The Group has defined benefit pension schemes in the UK, Ireland and Germany. All these schemes are now closed to new entrants. Elsewhere (including the replacement schemes in the UK and Ireland), the schemes are defined contribution.
During the latter part of the prior year and first half of this year, the Group consulted with UK based employees over changes designed to improve the sustainability of the UK defined benefit pension scheme. These included changes in the Group’s future approach to early retirement, a restriction on the amount of base pay that can be considered pensionable for defined benefit purposes, and a life expectancy risk sharing mechanism to share the uncertain future costs of improving life expectancy between the Group and the active members. These changes resulted in an accounting benefit of £17.5m.
In the second half of the year, the headcount in the UK was reduced as a result of cost reduction actions taken in the business. This has led to an accounting cost of £0.8m relating to the pension impact of the changes.

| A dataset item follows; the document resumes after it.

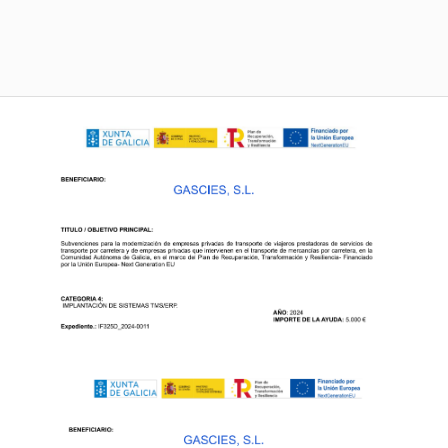
PÁSATE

As a result of these two actions and their effects on the UK defined benefit pension scheme, a net non‑cash credit of £16.7m has been recognised in the Income Statement and excluded from headline profit.
The most recent valuation of the UK defined benefit scheme was carried out as at 31 March 2009. This disclosed a deficit of £6.3m before tax relief. The scheme was 97% funded on an accounting basis. The Group was not required to make any deficit recovery contributions to the pension scheme during the financial year, and does not anticipate any requirement to do so in the year ending 31 March 2010.
This deficit is £15.5m lower than at the previous year end due to lower expectations of long term inflation, higher discount rates, partially offset by the reduction in the value of the assets, together with benefit changes which improve the sustainability of the scheme.
Under IAS 19, the combined gross deficit of the Group’s defined benefit schemes was £16.9m at 31 March 2009.